Я читала, сидя на полу перед раскрытой дверцей железной печурки. Лицо горело, ногам было холодно, в руках у меня была какая-то желтая с шершавыми страницами книжка "Всемирной литературы" - она начала великое дело: печатать все сокровища мировой мысли на этой серой толстой бумаге в промерзших типографиях со сбитыми шрифтами - и мы читали, читали все подряд, что успевали.
Я прислушалась - кто-то чужой, неуверенно шаркая, пробирался в темноте по длиннющему коридору нашей громадной пустынной барской квартиры - от парадной двери к черному ходу, где мы жили в комнатке у самой кухни.

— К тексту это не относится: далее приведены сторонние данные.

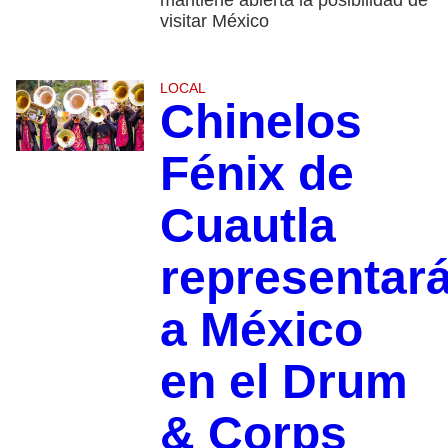
visitar México
LOCAL
Chinelos
Fénix de
Cuautla
representar
a México
en el Drum
& Corps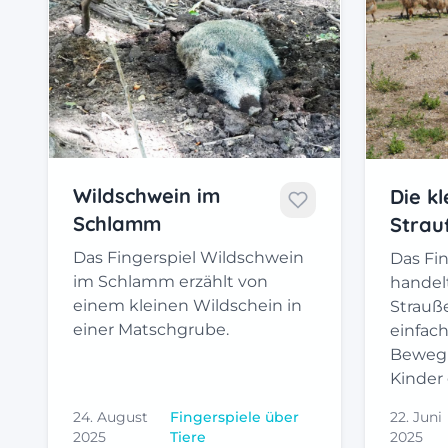
Wildschwein im
Die k
Schlamm
Strau
Das Fingerspiel Wildschwein
Das Fin
im Schlamm erzählt von
handel
einem kleinen Wildschein in
Strauße
einer Matschgrube.
einfac
Beweg
Kinder
24. August
Fingerspiele über
22. Juni
2025
Tiere
2025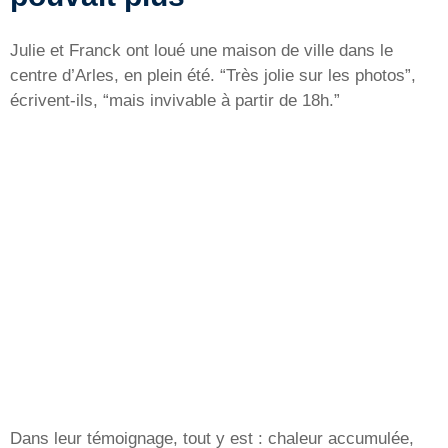
Julie et Franck ont loué une maison de ville dans le
centre d’Arles, en plein été. “Très jolie sur les photos”,
écrivent-ils, “mais invivable à partir de 18h.”
Dans leur témoignage, tout y est : chaleur accumulée,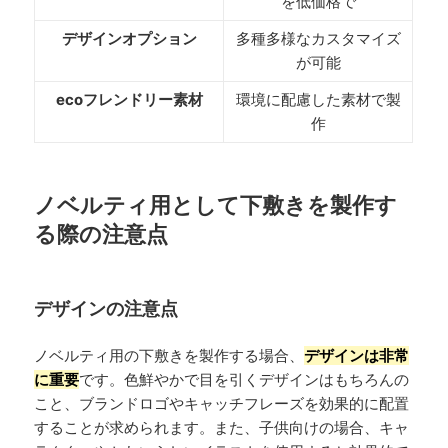
を低価格で
デザインオプション
多種多様なカスタマイズ
が可能
ecoフレンドリー素材
環境に配慮した素材で製
作
ノベルティ用として下敷きを製作す
る際の注意点
デザインの注意点
ノベルティ用の下敷きを製作する場合、
デザインは非常
に重要
です。色鮮やかで目を引くデザインはもちろんの
こと、ブランドロゴやキャッチフレーズを効果的に配置
することが求められます。また、子供向けの場合、キャ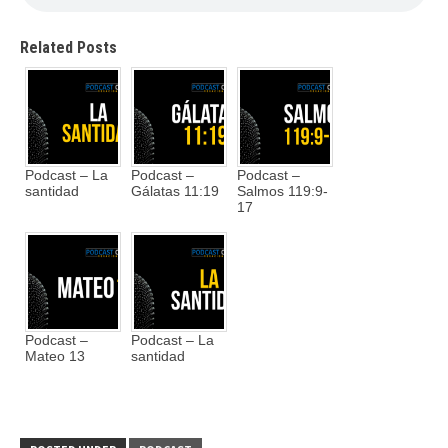
Related Posts
Podcast – La
Podcast –
Podcast –
santidad
Gálatas 11:19
Salmos 119:9-
17
Podcast –
Podcast – La
Mateo 13
santidad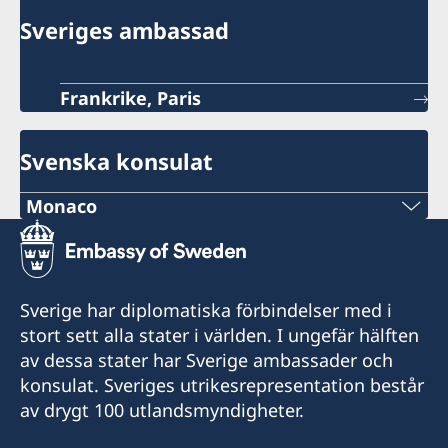
Sveriges ambassad
Frankrike, Paris
Svenska konsulat
Monaco
Telefon:
+377 97 97 87 24
Sverige har diplomatiska förbindelser med i
E-mail:
stort sett alla stater i världen. I ungefär hälften
av dessa stater har Sverige ambassader och
monaco@consulatdesuede.com
konsulat. Sveriges utrikesrepresentation består
Consulat honoraire de Suède à Monaco
av drygt 100 utlandsmyndigheter.
Clipper Palace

Я приоткрыла свою дверь в черную тьму заиндевелого коридора, и шаги сразу стали уверенными, быстро приближались, точно на огонь маяка; это явился Сильвестр, к моему удивлению.
Давно мы с ним не виделись, я виновато обрадовалась его приходу, налила ему стакан горячего чая с сахарином. Нет, он не насчет детей, к счастью, нашлась какая-то соседка за ними смотреть, тетка Силина. Очень она ими повелевает, они даже и хвосты поджали, это хорошо - слушаются. Детские карточки получают, ничего, дождутся, а там все фронты кончатся, отец вернется.
Заглянуть, проведать, конечно, нужно бы... Я быстро соглашаюсь заглядывать. Лишь бы совсем они на мои руки не свалились.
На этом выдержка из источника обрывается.